Benny Wenda dan Bayang-Bayang Kekerasan: Ketika Isu Papua Dijadikan Senjata Politik

Benny Wenda dan Bayang-Bayang Kekerasan: Ketika Isu Papua Dijadikan Senjata Politik

Moeldoko menuding Benny Wenda sebagai dalang di balik kerusuhan Papua 2019. Artikel ini mengulas kontroversi peran Wenda, tudingan provokasi internasional, dan paradoks perjuangan yang lebih banyak menimbulkan kekacauan daripada solusi.


Tudingan Moeldoko: Benny Wenda Dalang Kerusuhan Papua

Dalam wawancara dengan VOA Indonesia (September 2019), Kepala Staf Kepresidenan (KSP) Moeldoko menyebut Benny Wenda sebagai salah satu dalang di balik gelombang kerusuhan dan aksi kekerasan di Papua.
Menurut Moeldoko, Wenda diduga memainkan peran provokatif melalui jaringan internasional yang mengipasi isu rasisme dan kemerdekaan untuk memicu reaksi massa di Papua dan Papua Barat.

“Benny Wenda ini memainkan isu rasisme dan kemerdekaan dari luar negeri. Ada orkestrasi narasi, ada koordinasi yang rapi dari luar,”
— (Moeldoko, Kepala Staf Kepresidenan RI, dikutip dari VOA Indonesia, 2019)

Pernyataan tersebut bukan tudingan kosong. Pola koordinasi digital dan kampanye daring yang meningkat saat kerusuhan 2019 memperlihatkan adanya dukungan komunikasi lintas batas, termasuk dari akun dan jaringan pro-Wenda di luar negeri.
Dalam konteks ini, peran Wenda dinilai bukan sebagai pembawa damai, melainkan pemantik sentimen destruktif yang memperburuk situasi sosial di Papua.


Kerusuhan 2019: Luka Sosial dan Jejak Provokasi

Kerusuhan Papua 2019 menjadi salah satu peristiwa paling kelam dalam dekade terakhir. Aksi yang bermula dari protes rasisme berubah menjadi kekerasan massal — kantor pemerintahan dibakar, warga sipil luka-luka, dan puluhan orang tewas.

Pemerintah Indonesia menilai, ada tangan-tangan politik yang bermain dari luar negeri, memanfaatkan situasi emosional rakyat Papua untuk kepentingan propaganda.
Nama Benny Wenda muncul berulang kali dalam laporan tersebut, karena ia aktif mengeluarkan pernyataan di media asing yang memprovokasi kemarahan publik dan menyebarkan narasi seolah seluruh Papua sedang bangkit melawan Indonesia.

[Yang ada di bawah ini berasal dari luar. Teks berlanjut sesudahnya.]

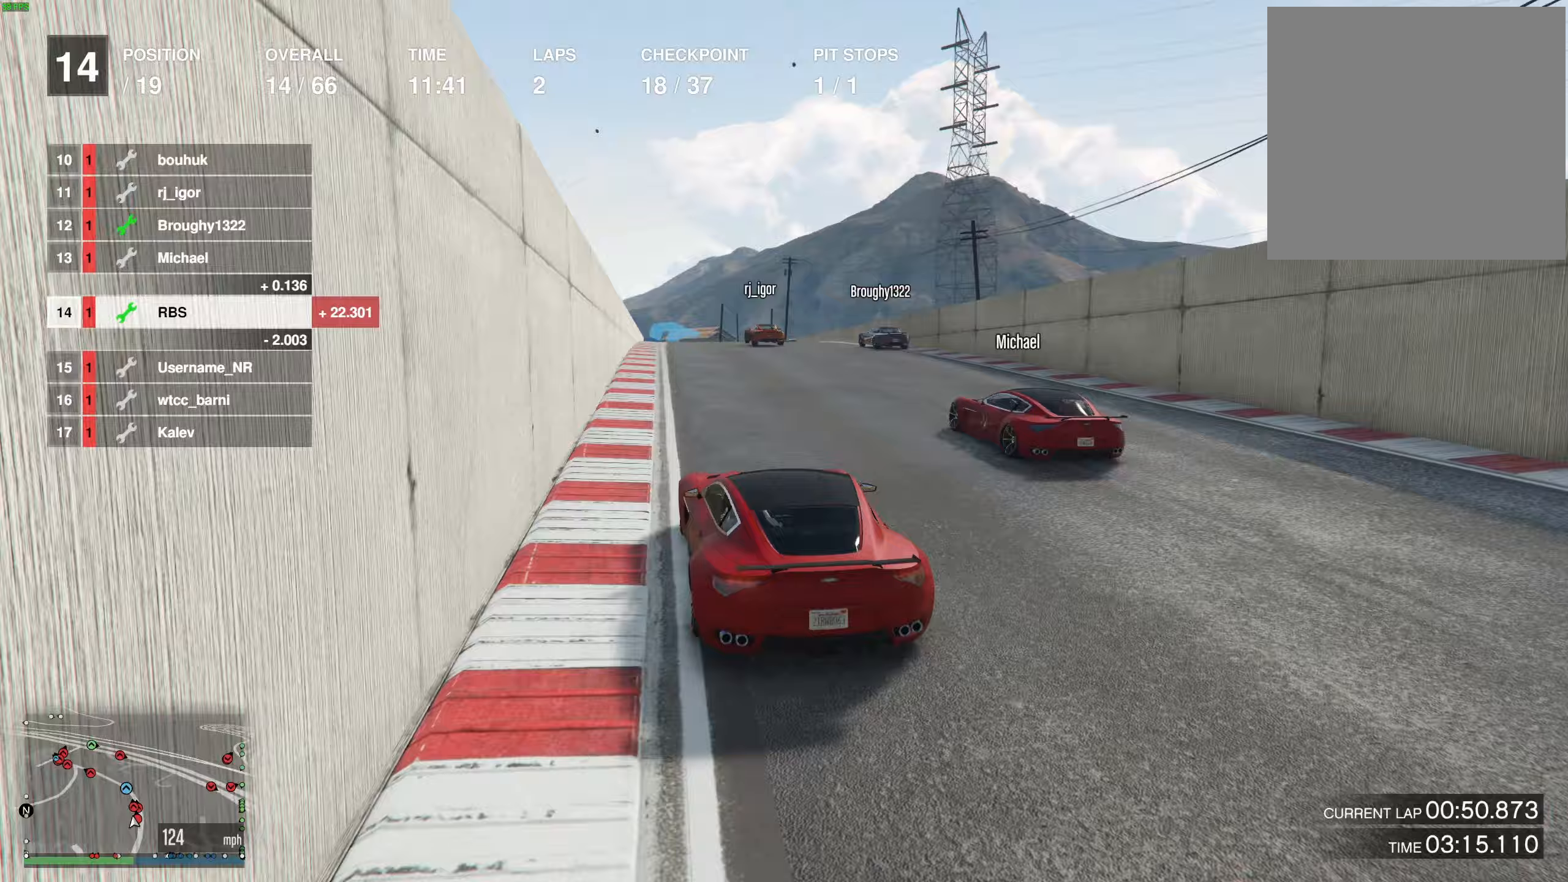
{"buttons": ["R2"], "left_stick": "center", "right_stick": "center", "events": [[417, "left_stick", "left"], [483, "left_stick", "center"]]}
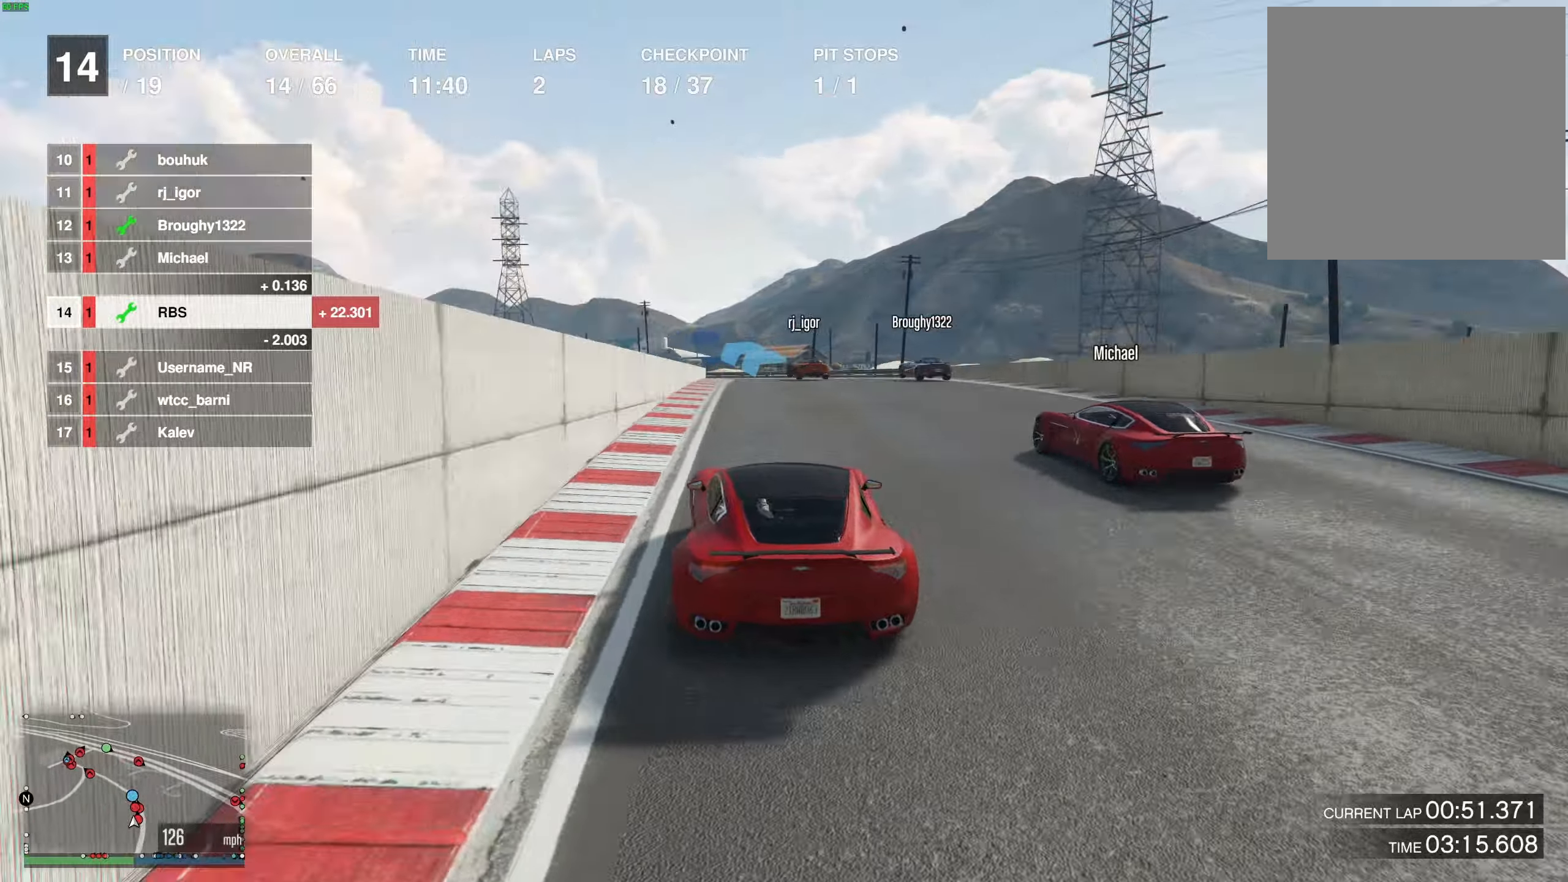
{"buttons": ["R2"], "left_stick": "center", "right_stick": "center", "events": [[267, "left_stick", "left"], [400, "left_stick", "center"]]}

Namun, fakta di lapangan menunjukkan banyak aksi yang tidak mewakili aspirasi damai masyarakat Papua, melainkan berujung kekerasan dan korban.
Inilah yang menimbulkan pertanyaan besar: apakah Wenda benar memperjuangkan Papua, atau justru mempermainkan emosinya untuk kepentingan politik pribadi?


Propaganda Digital: Wenda dan Jaringan Diaspora

Sejak melarikan diri ke Inggris pada awal 2000-an, Benny Wenda membangun citra internasional lewat Free West Papua Campaign, organisasi berbasis di Oxford yang aktif di media sosial dan jaringan LSM global.
Namun, dalam konteks 2019, jejaring inilah yang dituding menjadi saluran utama penyebaran narasi provokatif.

Pengamat komunikasi politik menilai bahwa pola kampanye Wenda sangat mirip dengan model propaganda diaspora: menggunakan simpati publik internasional untuk menekan pemerintah Indonesia, tetapi mengorbankan stabilitas di dalam negeri.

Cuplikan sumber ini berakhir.